[MATERIAL PROVIDED]

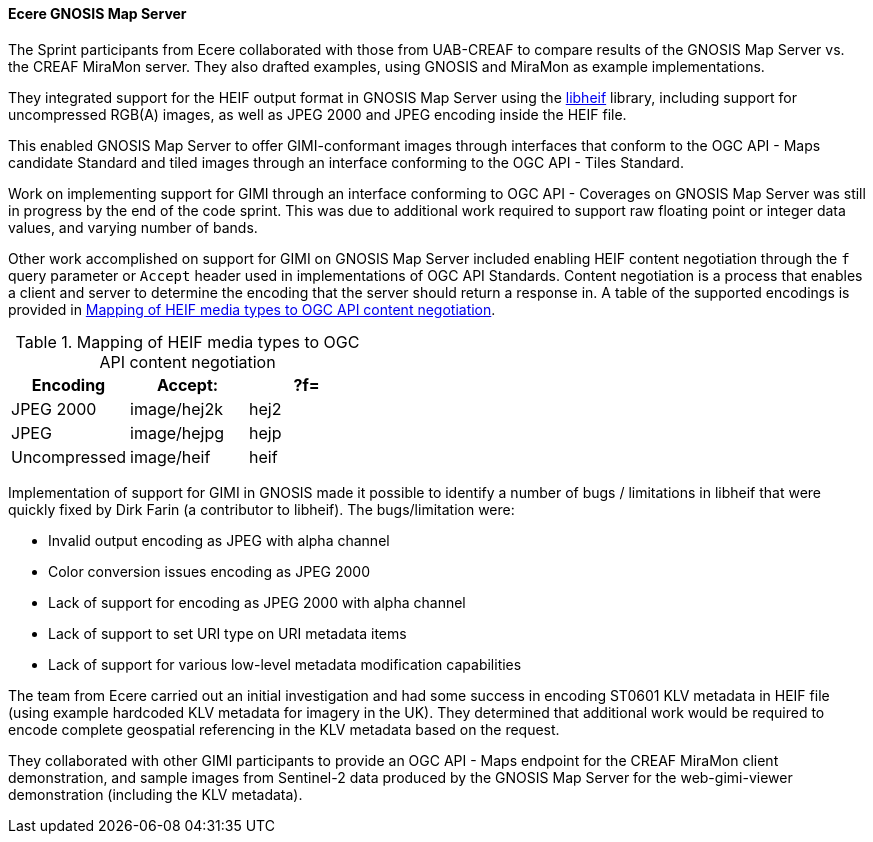 [[gnosis_results]]
==== Ecere GNOSIS Map Server


The Sprint participants from Ecere collaborated with those from UAB-CREAF to compare results of the GNOSIS Map Server vs. the CREAF MiraMon server. They also drafted examples, using GNOSIS and MiraMon as example implementations.

They integrated support for the HEIF output format in GNOSIS Map Server using the https://github.com/strukturag/libheif[libheif] library, including support for uncompressed RGB(A) images, as well as JPEG 2000 and JPEG encoding inside the HEIF file.

This enabled GNOSIS Map Server to offer GIMI-conformant images through interfaces that conform to the OGC API - Maps candidate Standard and tiled images through an interface conforming to the OGC API - Tiles Standard.

Work on implementing support for GIMI through an interface conforming to OGC API - Coverages on GNOSIS Map Server was still in progress by the end of the code sprint. This was due to additional work required to support raw floating point or integer data values, and varying number of bands.

Other work accomplished on support for GIMI on GNOSIS Map Server included enabling HEIF content negotiation through the `f` query parameter or `Accept` header used in implementations of OGC API Standards. Content negotiation is a process that enables a client and server to determine the encoding that the server should return a response in. A table of the supported encodings is provided in <<tbl_gnosis_heif_encodings>>.

[#tbl_gnosis_heif_encodings]
.Mapping of HEIF media types to OGC API content negotiation
[%header,cols="1,1,1"]
|===
|Encoding
|Accept:
|?f=

|JPEG 2000
|image/hej2k
|hej2

|JPEG
|image/hejpg
|hejp

|Uncompressed
|image/heif
|heif

|=== 

Implementation of support for GIMI in GNOSIS made it possible to identify a number of bugs / limitations in libheif that were quickly fixed by Dirk Farin (a contributor to libheif). The bugs/limitation were:

* Invalid output encoding as JPEG with alpha channel
* Color conversion issues encoding as JPEG 2000
* Lack of support for encoding as JPEG 2000 with alpha channel
* Lack of support to set URI type on URI metadata items
* Lack of support for various low-level metadata modification capabilities

The team from Ecere carried out an initial investigation and had some success in encoding ST0601 KLV metadata in HEIF file (using example hardcoded KLV metadata for imagery in the UK). They determined that additional work would be required to encode complete geospatial referencing in the KLV metadata based on the request.

They collaborated with other GIMI participants to provide an OGC API - Maps endpoint for the CREAF MiraMon client demonstration, and sample images from Sentinel-2 data produced by the GNOSIS Map Server for the web-gimi-viewer demonstration (including the KLV metadata).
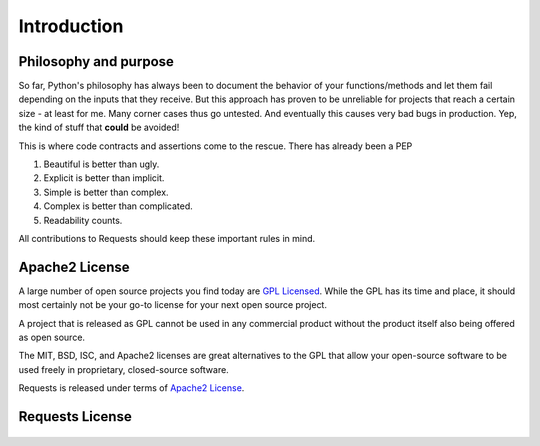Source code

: .. _introduction:

Introduction
============

Philosophy and purpose
----------------------

So far, Python's philosophy has always been to document the behavior of your functions/methods and let them fail
depending on the inputs that they receive. But this approach has proven to be unreliable for projects that reach a
certain size - at least for me. Many corner cases thus go untested. And eventually this causes very bad bugs in
production. Yep, the kind of stuff that **could** be avoided!

This is where code contracts and assertions come to the rescue. There has already been a PEP


#. Beautiful is better than ugly.
#. Explicit is better than implicit.
#. Simple is better than complex.
#. Complex is better than complicated.
#. Readability counts.

All contributions to Requests should keep these important rules in mind.

.. _`apache2`:

Apache2 License
---------------

A large number of open source projects you find today are `GPL Licensed`_.
While the GPL has its time and place, it should most certainly not be your
go-to license for your next open source project.

A project that is released as GPL cannot be used in any commercial product
without the product itself also being offered as open source.

The MIT, BSD, ISC, and Apache2 licenses are great alternatives to the GPL
that allow your open-source software to be used freely in proprietary,
closed-source software.

Requests is released under terms of `Apache2 License`_.

.. _`GPL Licensed`: http://www.opensource.org/licenses/gpl-license.php
.. _`Apache2 License`: http://opensource.org/licenses/Apache-2.0


Requests License
----------------

    .. include:: ../../LICENSE
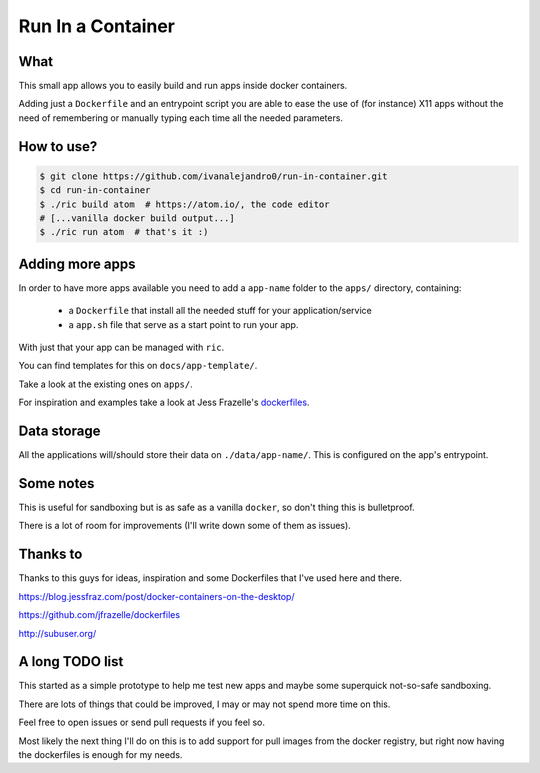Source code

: Run In a Container
==================

What
----

This small app allows you to easily build and run apps inside docker containers.

Adding just a ``Dockerfile`` and an entrypoint script you are able to ease the
use of (for instance) X11 apps without the need of remembering or manually
typing each time all the needed parameters.


How to use?
-----------

.. code:: bash

    $ git clone https://github.com/ivanalejandro0/run-in-container.git
    $ cd run-in-container
    $ ./ric build atom  # https://atom.io/, the code editor
    # [...vanilla docker build output...]
    $ ./ric run atom  # that's it :)


Adding more apps
----------------

In order to have more apps available you need to add a ``app-name`` folder to
the ``apps/`` directory, containing:

    * a ``Dockerfile`` that install all the needed stuff for your application/service
    * a ``app.sh`` file that serve as a start point to run your app.

With just that your app can be managed with ``ric``.

You can find templates for this on ``docs/app-template/``.

Take a look at the existing ones on ``apps/``.

For inspiration and examples take a look at Jess Frazelle's `dockerfiles`_.

.. _`dockerfiles`: https://github.com/jfrazelle/dockerfiles


Data storage
------------

All the applications will/should store their data on ``./data/app-name/``. This
is configured on the app's entrypoint.


Some notes
----------

This is useful for sandboxing but is as safe as a vanilla ``docker``, so don't
thing this is bulletproof.

There is a lot of room for improvements (I'll write down some of them as
issues).


Thanks to
---------

Thanks to this guys for ideas, inspiration and some Dockerfiles that I've used
here and there.

https://blog.jessfraz.com/post/docker-containers-on-the-desktop/

https://github.com/jfrazelle/dockerfiles

http://subuser.org/


A long TODO list
----------------

This started as a simple prototype to help me test new apps and maybe some
superquick not-so-safe sandboxing.

There are lots of things that could be improved, I may or may not spend more
time on this.

Feel free to open issues or send pull requests if you feel so.

Most likely the next thing I'll do on this is to add support for pull images
from the docker registry, but right now having the dockerfiles is enough for my
needs.
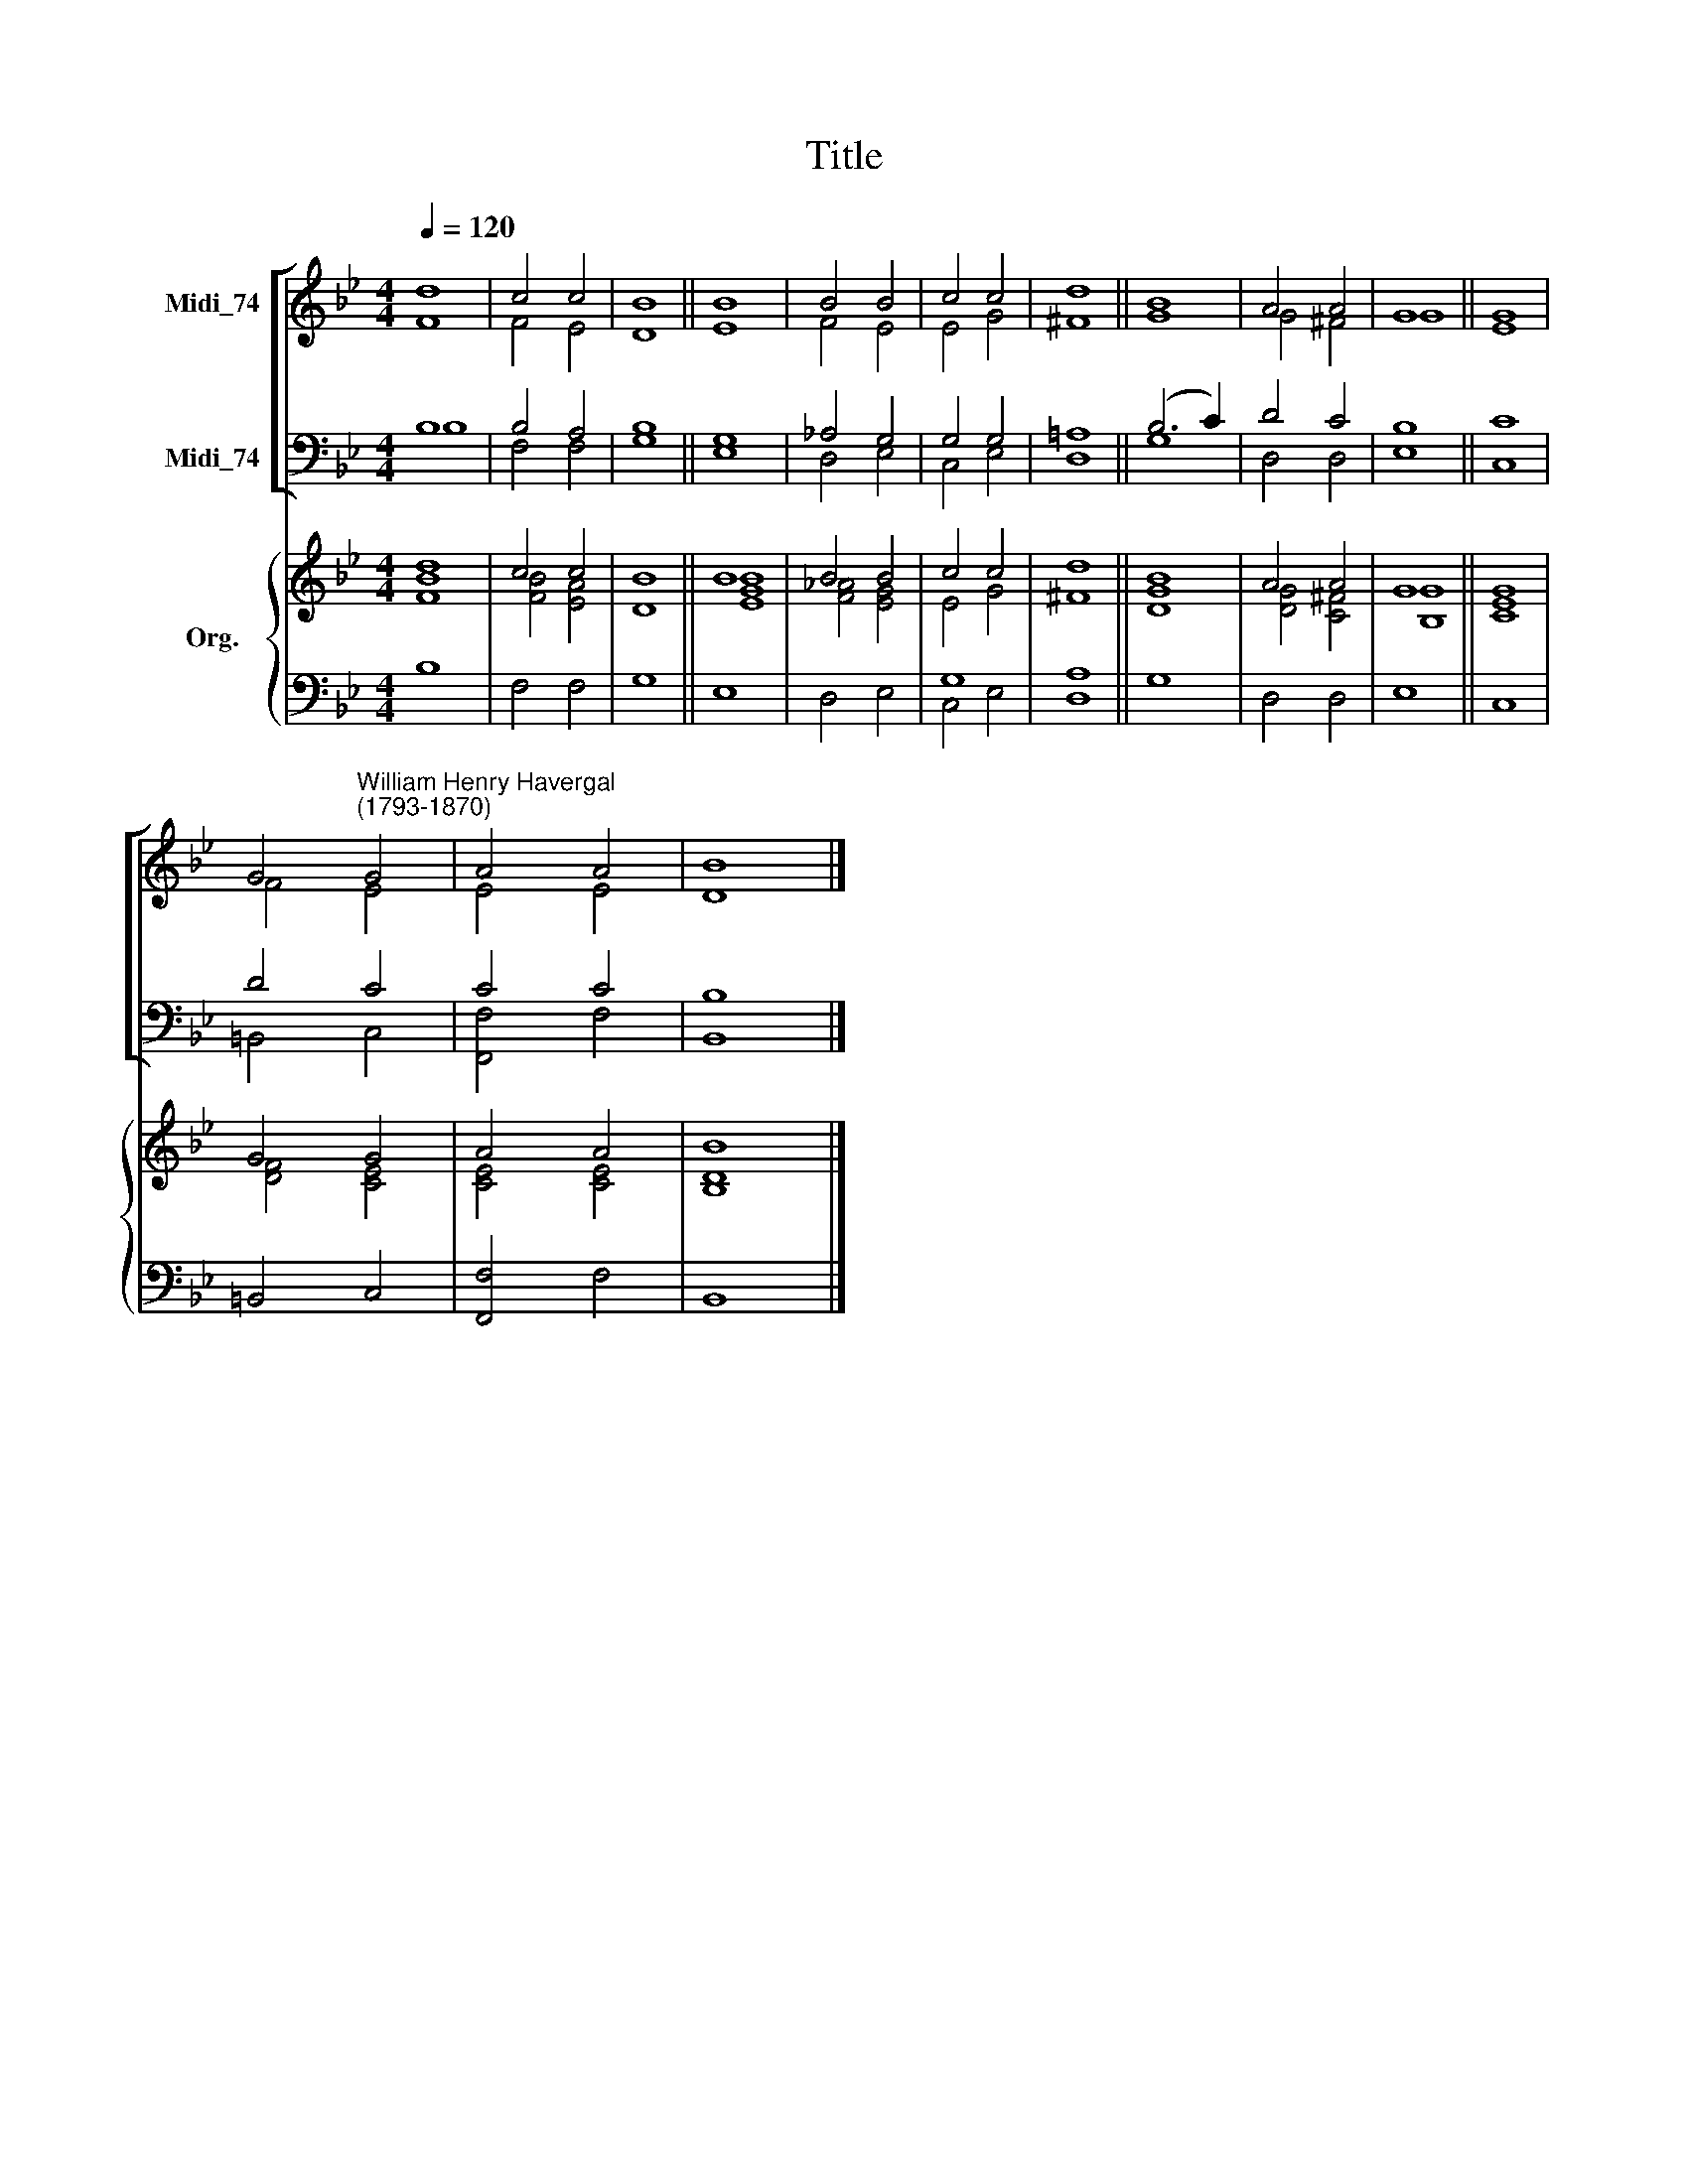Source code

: X:1
T:Title
%%score [ ( 1 2 ) ( 3 4 ) ] { ( 5 6 ) | ( 7 8 ) }
L:1/8
Q:1/4=120
M:4/4
K:Bb
V:1 treble nm="Midi_74"
V:2 treble 
V:3 bass nm="Midi_74"
V:4 bass 
V:5 treble nm="Org."
V:6 treble 
V:7 bass 
V:8 bass 
V:1
 d8 | c4 c4 | B8 || B8 | B4 B4 | c4 c4 | d8 || B8 | A4 A4 | G8 || G8 | %11
 G4"^William Henry Havergal\n(1793-1870)" G4 | A4 A4 | B8 |] %14
V:2
 F8 | F4 E4 | D8 || E8 | F4 E4 | E4 G4 | ^F8 || G8 | G4 ^F4 | G8 || E8 | F4 E4 | E4 E4 | D8 |] %14
V:3
 B,8 | B,4 A,4 | B,8 || G,8 | _A,4 G,4 | G,4 G,4 | =A,8 || (B,6 C2) | D4 C4 | B,8 || C8 | D4 C4 | %12
 C4 C4 | B,8 |] %14
V:4
 B,8 | F,4 F,4 | G,8 || E,8 | D,4 E,4 | C,4 E,4 | D,8 || G,8 | D,4 D,4 | E,8 || C,8 | =B,,4 C,4 | %12
 [F,,F,]4 F,4 | B,,8 |] %14
V:5
 d8 | c4 c4 | B8 || B8 | B4 B4 | c4 c4 | d8 || B8 | A4 A4 | G8 || G8 | G4 G4 | A4 A4 | B8 |] %14
V:6
 [FB]8 | [FB]4 [EA]4 | D8 || [EGB]8 | [F_A]4 [EG]4 | E4 G4 | ^F8 || [DG]8 | [DG]4 [C^F]4 | %9
 [B,G]8 || [CE]8 | [DF]4 [CE]4 | [CE]4 [CE]4 | [B,D]8 |] %14
V:7
 x8 | x8 | x8 || x8 | x8 | G,8 | A,8 || x8 | x8 | x8 || x8 | x8 | x8 | x8 |] %14
V:8
 B,8 | F,4 F,4 | G,8 || E,8 | D,4 E,4 | C,4 E,4 | D,8 || G,8 | D,4 D,4 | E,8 || C,8 | =B,,4 C,4 | %12
 [F,,F,]4 F,4 | B,,8 |] %14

[/MATERIAL PROVIDED]

▶ **WHAT YOU ARE ASKED TO DO**:
A precise copy of each record, with the images removed, should be output.

▶ **YOUR RESPONSE**:
 [[gnosis_results]]
==== Ecere GNOSIS Map Server


The Sprint participants from Ecere collaborated with those from UAB-CREAF to compare results of the GNOSIS Map Server vs. the CREAF MiraMon server. They also drafted examples, using GNOSIS and MiraMon as example implementations.

They integrated support for the HEIF output format in GNOSIS Map Server using the https://github.com/strukturag/libheif[libheif] library, including support for uncompressed RGB(A) images, as well as JPEG 2000 and JPEG encoding inside the HEIF file.

This enabled GNOSIS Map Server to offer GIMI-conformant images through interfaces that conform to the OGC API - Maps candidate Standard and tiled images through an interface conforming to the OGC API - Tiles Standard.

Work on implementing support for GIMI through an interface conforming to OGC API - Coverages on GNOSIS Map Server was still in progress by the end of the code sprint. This was due to additional work required to support raw floating point or integer data values, and varying number of bands.

Other work accomplished on support for GIMI on GNOSIS Map Server included enabling HEIF content negotiation through the `f` query parameter or `Accept` header used in implementations of OGC API Standards. Content negotiation is a process that enables a client and server to determine the encoding that the server should return a response in. A table of the supported encodings is provided in <<tbl_gnosis_heif_encodings>>.

[#tbl_gnosis_heif_encodings]
.Mapping of HEIF media types to OGC API content negotiation
[%header,cols="1,1,1"]
|===
|Encoding
|Accept:
|?f=

|JPEG 2000
|image/hej2k
|hej2

|JPEG
|image/hejpg
|hejp

|Uncompressed
|image/heif
|heif

|=== 

Implementation of support for GIMI in GNOSIS made it possible to identify a number of bugs / limitations in libheif that were quickly fixed by Dirk Farin (a contributor to libheif). The bugs/limitation were:

* Invalid output encoding as JPEG with alpha channel
* Color conversion issues encoding as JPEG 2000
* Lack of support for encoding as JPEG 2000 with alpha channel
* Lack of support to set URI type on URI metadata items
* Lack of support for various low-level metadata modification capabilities

The team from Ecere carried out an initial investigation and had some success in encoding ST0601 KLV metadata in HEIF file (using example hardcoded KLV metadata for imagery in the UK). They determined that additional work would be required to encode complete geospatial referencing in the KLV metadata based on the request.

They collaborated with other GIMI participants to provide an OGC API - Maps endpoint for the CREAF MiraMon client demonstration, and sample images from Sentinel-2 data produced by the GNOSIS Map Server for the web-gimi-viewer demonstration (including the KLV metadata).
Source code

: .. _introduction:

Introduction
============

Philosophy and purpose
----------------------

So far, Python's philosophy has always been to document the behavior of your functions/methods and let them fail
depending on the inputs that they receive. But this approach has proven to be unreliable for projects that reach a
certain size - at least for me. Many corner cases thus go untested. And eventually this causes very bad bugs in
production. Yep, the kind of stuff that **could** be avoided!

This is where code contracts and assertions come to the rescue. There has already been a PEP


#. Beautiful is better than ugly.
#. Explicit is better than implicit.
#. Simple is better than complex.
#. Complex is better than complicated.
#. Readability counts.

All contributions to Requests should keep these important rules in mind.

.. _`apache2`:

Apache2 License
---------------

A large number of open source projects you find today are `GPL Licensed`_.
While the GPL has its time and place, it should most certainly not be your
go-to license for your next open source project.

A project that is released as GPL cannot be used in any commercial product
without the product itself also being offered as open source.

The MIT, BSD, ISC, and Apache2 licenses are great alternatives to the GPL
that allow your open-source software to be used freely in proprietary,
closed-source software.

Requests is released under terms of `Apache2 License`_.

.. _`GPL Licensed`: http://www.opensource.org/licenses/gpl-license.php
.. _`Apache2 License`: http://opensource.org/licenses/Apache-2.0


Requests License
----------------

    .. include:: ../../LICENSE
Source code

: Run In a Container
==================

What
----

This small app allows you to easily build and run apps inside docker containers.

Adding just a ``Dockerfile`` and an entrypoint script you are able to ease the
use of (for instance) X11 apps without the need of remembering or manually
typing each time all the needed parameters.


How to use?
-----------

.. code:: bash

    $ git clone https://github.com/ivanalejandro0/run-in-container.git
    $ cd run-in-container
    $ ./ric build atom  # https://atom.io/, the code editor
    # [...vanilla docker build output...]
    $ ./ric run atom  # that's it :)


Adding more apps
----------------

In order to have more apps available you need to add a ``app-name`` folder to
the ``apps/`` directory, containing:

    * a ``Dockerfile`` that install all the needed stuff for your application/service
    * a ``app.sh`` file that serve as a start point to run your app.

With just that your app can be managed with ``ric``.

You can find templates for this on ``docs/app-template/``.

Take a look at the existing ones on ``apps/``.

For inspiration and examples take a look at Jess Frazelle's `dockerfiles`_.

.. _`dockerfiles`: https://github.com/jfrazelle/dockerfiles


Data storage
------------

All the applications will/should store their data on ``./data/app-name/``. This
is configured on the app's entrypoint.


Some notes
----------

This is useful for sandboxing but is as safe as a vanilla ``docker``, so don't
thing this is bulletproof.

There is a lot of room for improvements (I'll write down some of them as
issues).


Thanks to
---------

Thanks to this guys for ideas, inspiration and some Dockerfiles that I've used
here and there.

https://blog.jessfraz.com/post/docker-containers-on-the-desktop/

https://github.com/jfrazelle/dockerfiles

http://subuser.org/


A long TODO list
----------------

This started as a simple prototype to help me test new apps and maybe some
superquick not-so-safe sandboxing.

There are lots of things that could be improved, I may or may not spend more
time on this.

Feel free to open issues or send pull requests if you feel so.

Most likely the next thing I'll do on this is to add support for pull images
from the docker registry, but right now having the dockerfiles is enough for my
needs.
Source code

: X:1
T:Title
%%score [ ( 1 2 ) ( 3 4 ) ] { ( 5 6 ) | ( 7 8 ) }
L:1/8
Q:1/4=120
M:4/4
K:Bb
V:1 treble nm="Midi_74"
V:2 treble 
V:3 bass nm="Midi_74"
V:4 bass 
V:5 treble nm="Org."
V:6 treble 
V:7 bass 
V:8 bass 
V:1
 d8 | c4 c4 | B8 || B8 | B4 B4 | c4 c4 | d8 || B8 | A4 A4 | G8 || G8 | %11
 G4"^William Henry Havergal\n(1793-1870)" G4 | A4 A4 | B8 |] %14
V:2
 F8 | F4 E4 | D8 || E8 | F4 E4 | E4 G4 | ^F8 || G8 | G4 ^F4 | G8 || E8 | F4 E4 | E4 E4 | D8 |] %14
V:3
 B,8 | B,4 A,4 | B,8 || G,8 | _A,4 G,4 | G,4 G,4 | =A,8 || (B,6 C2) | D4 C4 | B,8 || C8 | D4 C4 | %12
 C4 C4 | B,8 |] %14
V:4
 B,8 | F,4 F,4 | G,8 || E,8 | D,4 E,4 | C,4 E,4 | D,8 || G,8 | D,4 D,4 | E,8 || C,8 | =B,,4 C,4 | %12
 [F,,F,]4 F,4 | B,,8 |] %14
V:5
 d8 | c4 c4 | B8 || B8 | B4 B4 | c4 c4 | d8 || B8 | A4 A4 | G8 || G8 | G4 G4 | A4 A4 | B8 |] %14
V:6
 [FB]8 | [FB]4 [EA]4 | D8 || [EGB]8 | [F_A]4 [EG]4 | E4 G4 | ^F8 || [DG]8 | [DG]4 [C^F]4 | %9
 [B,G]8 || [CE]8 | [DF]4 [CE]4 | [CE]4 [CE]4 | [B,D]8 |] %14
V:7
 x8 | x8 | x8 || x8 | x8 | G,8 | A,8 || x8 | x8 | x8 || x8 | x8 | x8 | x8 |] %14
V:8
 B,8 | F,4 F,4 | G,8 || E,8 | D,4 E,4 | C,4 E,4 | D,8 || G,8 | D,4 D,4 | E,8 || C,8 | =B,,4 C,4 | %12
 [F,,F,]4 F,4 | B,,8 |] %14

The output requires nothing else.